Biasanya, Desi dapat menyelesaikan masalahnya sendiri.
Bagaimanapun juga, dia adalah salah satu orang yang berkuasa di Grup Atmaja.
Namun, beberapa hal rumit yang tidak ingin dia tangani dengan orang tuanya, membuatnya meminta Karin untuk menganalisis situasi.
Karin dikenal sebagai orang dengan kecerdasan yang luar biasa di Keluarga Atmaja.
Dia adalah satu-satunya orang di keluarga mereka yang berhasil masuk ke Universitas Buana.
Pada saat ini.
Karin hanya bisa menghela napas dengan penuh keputusasaan.

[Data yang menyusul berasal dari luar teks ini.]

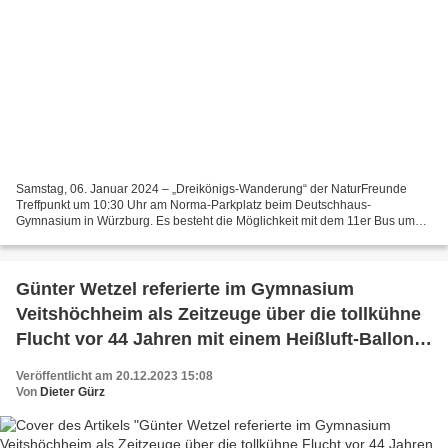
Samstag, 06. Januar 2024 – „Dreikönigs-Wanderung“ der NaturFreunde
Treffpunkt um 10:30 Uhr am Norma-Parkplatz beim Deutschhaus-
Gymnasium in Würzburg. Es besteht die Möglichkeit mit dem 11er Bus um
9:53 – 10:07 Uhr von Veitshöchheim zum Kulturspeicher...
Günter Wetzel referierte im Gymnasium
Veitshöchheim als Zeitzeuge über die tollkühne
Flucht vor 44 Jahren mit einem Heißluft-Ballon
aus der DDR nach Naila in Bayern, die damals
Veröffentlicht am 20.12.2023 15:08
größte Wellen schlug und 2018 verfilmt wurde
Von
Dieter Gürz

Ketika mendengarkan ucapan Desi, dia bahkan merasa hal itu cukup menggelikan.
"Jadi, kamu ingin dia kembali?"
Karin bertanya dengan tegas.
"Tentu saja! Dia adalah bagian dari Keluarga Atmaja, darah keluarga ini mengalir dalam tubuhnya. Kalau dia nggak kembali, itu akan mempermalukan kita!"
"Kalau dia mulai menyebarkan identitasnya sebagai anggota Keluarga Atmaja, reputasi kita akan terancam!"
Desi berkata dengan nada dingin.
"Kalau dia kembali, apakah kalian akan terus memperlakukannya dengan buruk?"
Karin bertanya dengan nada tak acuh.